Et elle sourit, s'étonnant à peine d'éprouver une coupable satisfaction.

Quelques mouches

Jeudi, dix heures.

Morgane, la baby-sitter d'Anna et d'Hugo, les enfants de M. et Mme Antier, a décidé d'emmener ses petits protégés visiter le superbe jardin botanique Henri-Gaussen de l'université Paul-Sabatier.

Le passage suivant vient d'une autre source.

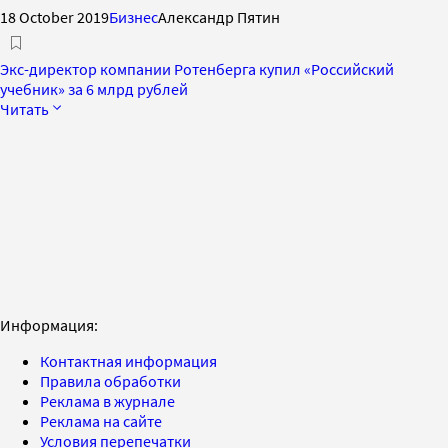
18 October 2019
Бизнес
Александр Пятин
Экс-директор компании Ротенберга купил «Российский
учебник» за 6 млрд рублей
Читать
Информация:
Контактная информация
Правила обработки
Реклама в журнале
Реклама на сайте
Условия перепечатки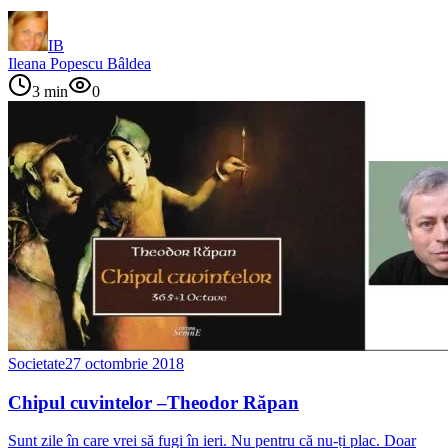
IB
Ileana Popescu Bâldea
3
min
0
Societate
27 octombrie 2018
Chipul cuvintelor –Theodor Răpan
Sunt zile în care vrei să fugi în ieri. Nu pentru că nu-ți plac. Doar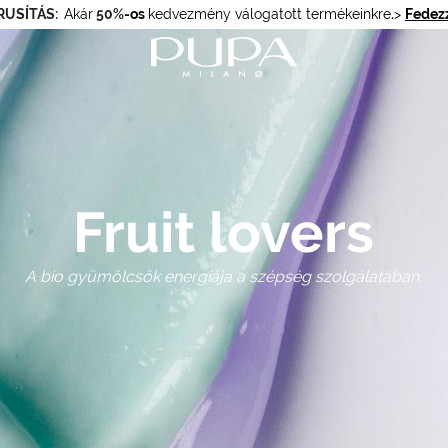
RUSÍTÁS:
Akár
50%
-os
kedvezmény válogatott termékeinkre
.
>
Fedezz
Fruit lovers
A bio gyümölcsök energiája a szépség szolgálatában.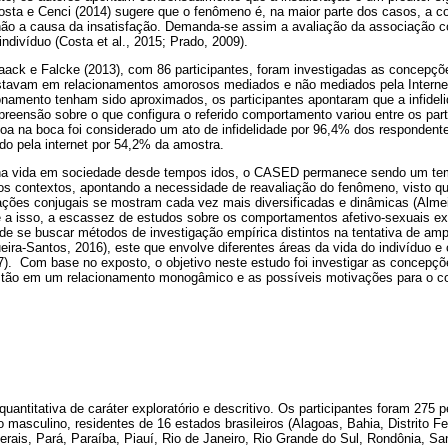
osta e Cenci (2014) sugere que o fenômeno é, na maior parte dos casos, a 
não a causa da insatisfação. Demanda-se assim a avaliação da associação 
indivíduo (Costa et al., 2015; Prado, 2009).
ack e Falcke (2013), com 86 participantes, foram investigadas as concepçõe
estavam em relacionamentos amorosos mediados e não mediados pela Interne
onamento tenham sido aproximados, os participantes apontaram que a infidel
preensão sobre o que configura o referido comportamento variou entre os part
soa na boca foi considerado um ato de infidelidade por 96,4% dos respondentes
o pela internet por 54,2% da amostra.
 na vida em sociedade desde tempos idos, o CASED permanece sendo um tem
os contextos, apontando a necessidade de reavaliação do fenômeno, visto 
ções conjugais se mostram cada vez mais diversificadas e dinâmicas (Alme
 isso, a escassez de estudos sobre os comportamentos afetivo-sexuais ext
 de se buscar métodos de investigação empírica distintos na tentativa de am
ira-Santos, 2016), este que envolve diferentes áreas da vida do indivíduo e
017). Com base no exposto, o objetivo neste estudo foi investigar as concepçõ
tão em um relacionamento monogâmico e as possíveis motivações para o co
uantitativa de caráter exploratório e descritivo. Os participantes foram 275
 masculino, residentes de 16 estados brasileiros (Alagoas, Bahia, Distrito Fe
ais, Pará, Paraíba, Piauí, Rio de Janeiro, Rio Grande do Sul, Rondônia, Sa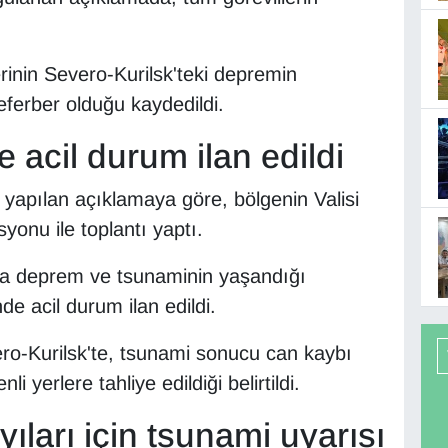
erinin Severo-Kurilsk'teki depremin
eferber olduğu kaydedildi.
acil durum ilan edildi
 yapılan açıklamaya göre, bölgenin Valisi
onu ile toplantı yaptı.
yla deprem ve tsunaminin yaşandığı
e acil durum ilan edildi.
ro-Kurilsk'te, tsunami sonucu can kaybı
 yerlere tahliye edildiği belirtildi.
yıları için tsunami uyarısı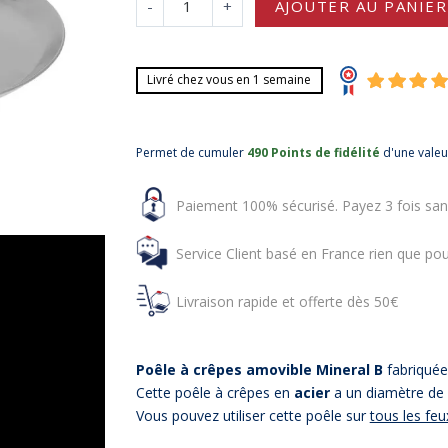
-
+
AJOUTER AU PANIER
Livré chez vous en 1 semaine
Permet de cumuler
490 Points de fidélité
d'une vale
Paiement 100% sécurisé. Payez 3 fois san
Service Client basé en France rien que pou
Livraison rapide et offerte dès 50€
Poêle à crêpes amovible Mineral B
fabriqué
Cette poêle à crêpes en
acier
a un diamètre de
Vous pouvez utiliser cette poêle sur
tous les feu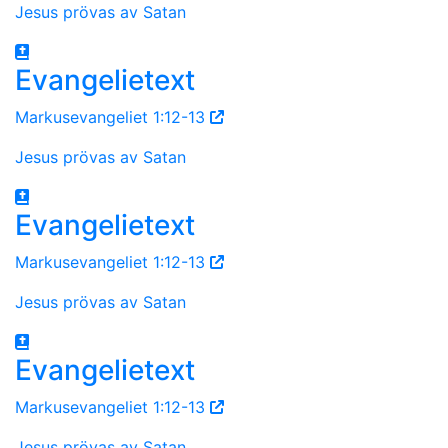
Jesus prövas av Satan
Evangelietext
Markusevangeliet 1:12-13
Jesus prövas av Satan
Evangelietext
Markusevangeliet 1:12-13
Jesus prövas av Satan
Evangelietext
Markusevangeliet 1:12-13
Jesus prövas av Satan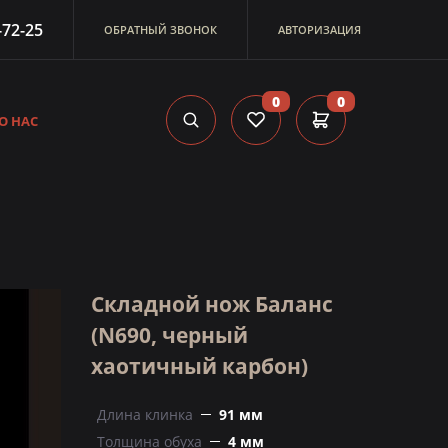
-72-25
ОБРАТНЫЙ ЗВОНОК
АВТОРИЗАЦИЯ
0
0
О НАС
Складной нож Баланс
(N690, черный
хаотичный карбон)
Длина клинка
91 мм
Толщина обуха
4 мм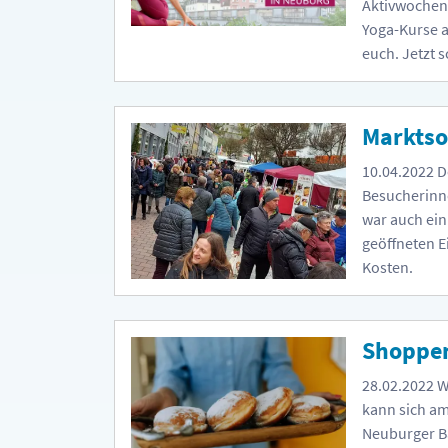
Aktivwochen 
Yoga-Kurse a
euch. Jetzt
Marktso
10.04.2022
D
Besucherinne
war auch ein
geöffneten E
Kosten.
Shoppe
28.02.2022
W
kann sich am
Neuburger B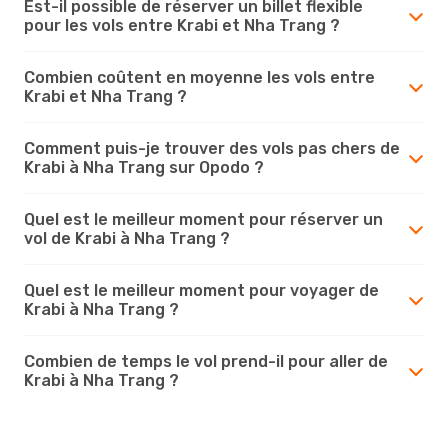
Est-il possible de réserver un billet flexible
pour les vols entre Krabi et Nha Trang ?
Combien coûtent en moyenne les vols entre
Krabi et Nha Trang ?
Comment puis-je trouver des vols pas chers de
Krabi à Nha Trang sur Opodo ?
Quel est le meilleur moment pour réserver un
vol de Krabi à Nha Trang ?
Quel est le meilleur moment pour voyager de
Krabi à Nha Trang ?
Combien de temps le vol prend-il pour aller de
Krabi à Nha Trang ?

Anna est passionnée par les plantes et par les fleurs ; elle a même commencé la confection d'un herbier, scotchant maladroitement mais très consciencieusement la moindre petite feuille trouvée le long des rues ou dans les squares. Comme elle ne sait pas encore écrire autre chose que son prénom, celui de son frère et ceux de ses parents, toutes ses découvertes sont répertoriées sous les dénominations Anna, Hugo, Jean et Sophie, écrites avec application en lettres bâton.

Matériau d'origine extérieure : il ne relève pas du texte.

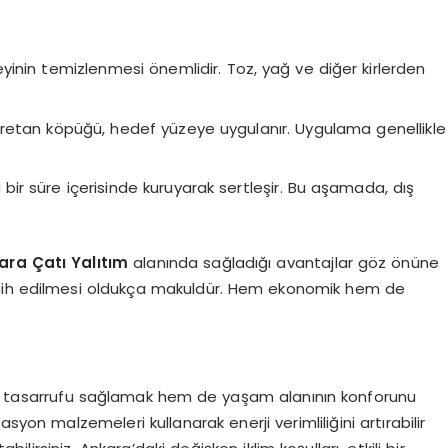
yinin temizlenmesi önemlidir. Toz, yağ ve diğer kirlerden
iüretan köpüğü, hedef yüzeye uygulanır. Uygulama genellikle
 bir süre içerisinde kuruyarak sertleşir. Bu aşamada, dış
ara Çatı Yalıtım
alanında sağladığı avantajlar göz önüne
rcih edilmesi oldukça makuldür. Hem ekonomik hem de
rji tasarrufu sağlamak hem de yaşam alanının konforunu
asyon malzemeleri kullanarak enerji verimliliğini artırabilir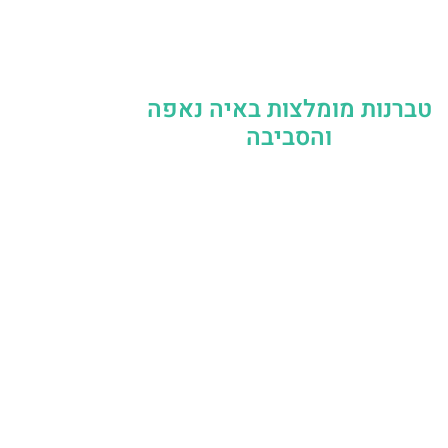
טברנות מומלצות באיה נאפה
והסביבה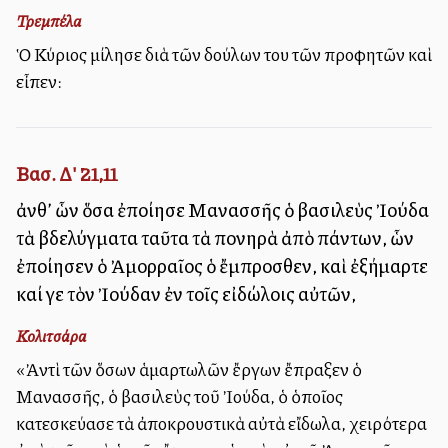
Τρεμπέλα
Ὁ Κύριος ἐμίλησε διὰ τῶν δούλων του τῶν προφητῶν καὶ
εἶπεν:
Βασ. Δ' 21,11
ἀνθ’ ὧν ὅσα ἐποίησε Μανασσῆς ὁ βασιλεὺς Ἰούδα
τὰ βδελύγματα ταῦτα τὰ πονηρὰ ἀπὸ πάντων, ὧν
ἐποίησεν ὁ Ἀμορραῖος ὁ ἔμπροσθεν, καὶ ἐξήμαρτε
καί γε τὸν Ἰούδαν ἐν τοῖς εἰδώλοις αὐτῶν,
Κολιτσάρα
«Ἀντὶ τῶν ὅσων ἁμαρτωλῶν ἔργων ἔπραξεν ὁ
Μανασσῆς, ὁ βασιλεὺς τοῦ Ἰούδα, ὁ ὁποῖος
κατεσκεύασε τὰ ἀποκρουστικὰ αὐτὰ εἴδωλα, χειρότερα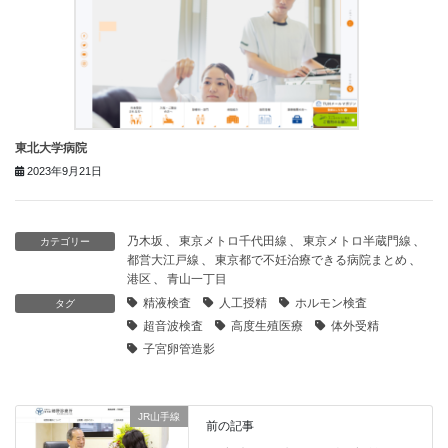
東北大学病院
2023年9月21日
乃木坂
、
東京メトロ千代田線
、
東京メトロ半蔵門線
、
カテゴリー
都営大江戸線
、
東京都で不妊治療できる病院まとめ
、
港区
、
青山一丁目
精液検査
人工授精
ホルモン検査
タグ
超音波検査
高度生殖医療
体外受精
子宮卵管造影
JR山手線
前の記事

Hugo, lui, préfère les insectes qu'il traque du matin au soir dans tous les coins et recoins de la maison pourtant impeccablement entretenue. Mais aucune bestiole, si petite soit-elle, ne peut échapper à sa dextérité de chasseur. L'habitude lui a inculqué une infaillible technique ; il parvient désormais à les prendre toutes vivantes pour les emprisonner dans les pots de yaourt qu'il a demandé à sa mère de conserver. Trois étagères de sa chambre accueillent ainsi mouches, moustiques, araignées et autres abeilles que l'enfermement condamne inéluctablement à très court terme, obligeant le jeune entomologiste à repartir à la chasse.

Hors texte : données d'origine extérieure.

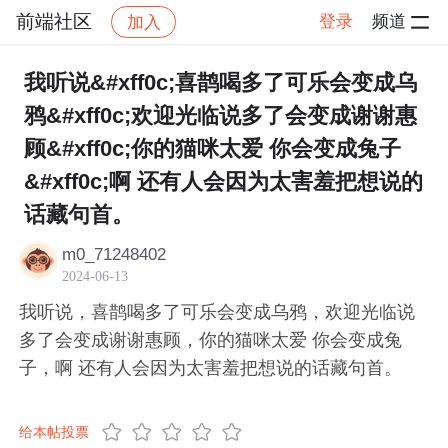
前端社区
登录
频道
加入
帖子详情
社区
前端社区
感慨
我听说&#xff0c;喜鹊喝多了可乐会变成乌
鸦&#xff0c;欢迎光临说多了会变成谢谢惠
顾&#xff0c;你的猫咪太爱 你会变成兔子
&#xff0c;啊 还有人会因为太害羞把想说的
话藏句首。
m0_71248402
2024-06-13
我听说，喜鹊喝多了可乐会变成乌鸦，欢迎光临说
多了会变成谢谢惠顾，你的猫咪太爱 你会变成兔
子，啊 还有人会因为太害羞把想说的话藏句首。
给本帖投票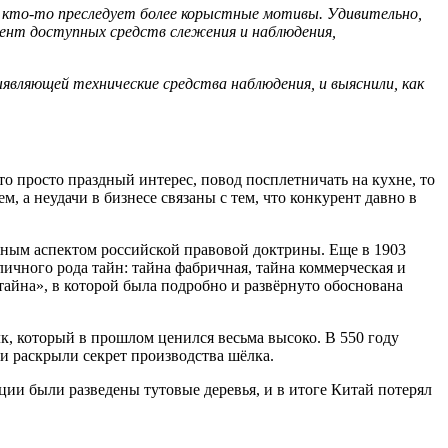
а кто-то преследует более корыстные мотивы. Удивительно,
мент доступных средств слежения и наблюдения,
вляющей технические средства наблюдения, и выяснили, как
это просто праздный интерес, повод посплетничать на кухне, то
, а неудачи в бизнесе связаны с тем, что конкурент давно в
жным аспектом российской правовой доктрины. Еще в 1903
ичного рода тайн: тайна фабричная, тайна коммерческая и
 тайна», в которой была подробно и развёрнуто обоснована
, который в прошлом ценился весьма высоко. В 550 году
и раскрыли секрет производства шёлка.
ции были разведены тутовые деревья, и в итоге Китай потерял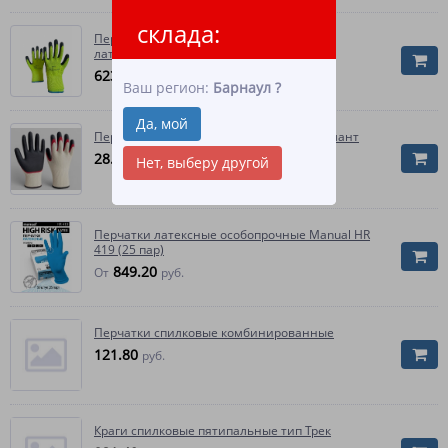
склада:
Перчатки нейлоновые со вспененным
латексным покрытием (10 пар)
623.10
руб.
Ваш регион:
Барнаул
?
Да, мой
Перчатки с 2-ым латексный обливом Атлант
28.90
руб.
Нет, выберу другой
Перчатки латексные особопрочные Manual HR
419 (25 пар)
849.20
От
руб.
Перчатки спилковые комбинированные
121.80
руб.
Краги спилковые пятипальные тип Трек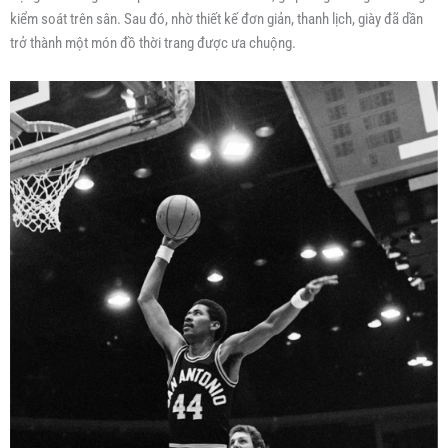
kiểm soát trên sân. Sau đó, nhờ thiết kế đơn giản, thanh lịch, giày đã dần
trở thành một món đồ thời trang được ưa chuộng.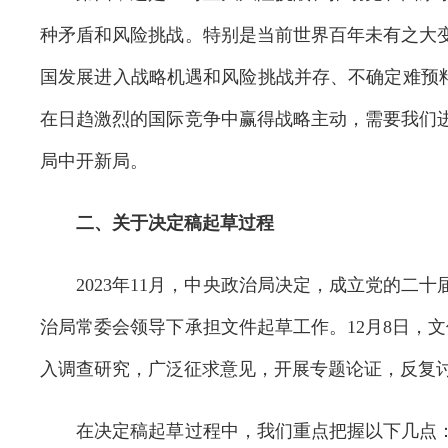
种矛盾和风险挑战。特别是当前世界百年未有之大
国发展进入战略机遇和风险挑战并存、不确定难预料
在日趋激烈的国际竞争中赢得战略主动，需要我们
局中开新局。
二、关于决定稿起草过程
2023年11月，中央政治局决定，成立党的二
治局常委会领导下承担文件起草工作。12月8日，
入调查研究，广泛征求意见，开展专题论证，反复
在决定稿起草过程中，我们重点把握以下几点：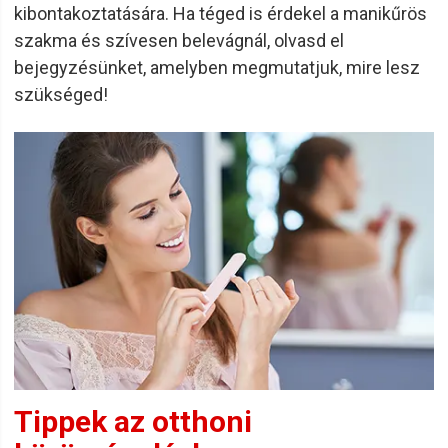
kibontakoztatására. Ha téged is érdekel a manikűrös
szakma és szívesen belevágnál, olvasd el
bejegyzésünket, amelyben megmutatjuk, mire lesz
szükséged!
Tippek az otthoni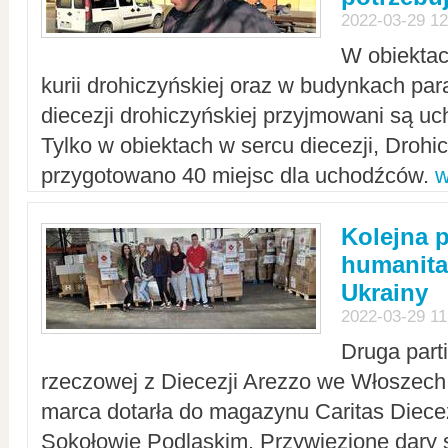
2022-03-29 12
W obiektac
kurii drohiczyńskiej oraz w budynkach para
diecezji drohiczyńskiej przyjmowani są uc
Tylko w obiektach w sercu diecezji, Drohi
przygotowano 40 miejsc dla uchodźców.
w
Kolejna 
humanita
Ukrainy
2022-03-29 11
Druga part
rzeczowej z Diecezji Arezzo we Włoszech 
marca dotarła do magazynu Caritas Diecez
Sokołowie Podlaskim. Przywiezione dary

La proposition de Morgane les ravit donc l'un et l'autre, la baby-sitter leur expliquant qu'Anna pourra consulter les herbiers contenant plus de trois cent mille planches, et que ce serait bien le diable si Hugo ne parvenait pas à débusquer là-bas de nouvelles proies !

On embarque donc une provision de pots de yaourt vides, de feuilles de papier et de crayons de couleur, Anna se promettant de dessiner des plantes cranivores...

– Carnivores ! la reprend Morgane.

– C'est vrai qu'elles peuvent manger des gens comme nous ?

– Il faudrait pour cela qu'elles soient géantes, la rassure Morgane en finissant de l'habiller. Celles que nous allons voir ne doivent gober que de minuscules bestioles. Tu pourras t'approcher d'elles sans crainte, ma chérie.

Par les transports en commun, ils atteignent l'université Paul-Sabatier en moins de vingt minutes.

La magnifique collection de conifères, dont on dénombre trois cent cinquante spécimens, laisse les deux enfants indifférents. Épicéas, épinettes blanches ou du Colorado ne sont, pour Anna et Hugo, que de vulgaires arbres alors qu'ils ne rêvent que cactus et plantes carnivores.

Ayant enfin trouvé leur bonheur, ils se lancent dans une observation attentive de cette végétation exotique, permettant à Morgane de s'asseoir sur un banc pour lire les dernières pages d'un vieux James Hadley Chase déniché chez un bouquiniste réputé, rue de Metz.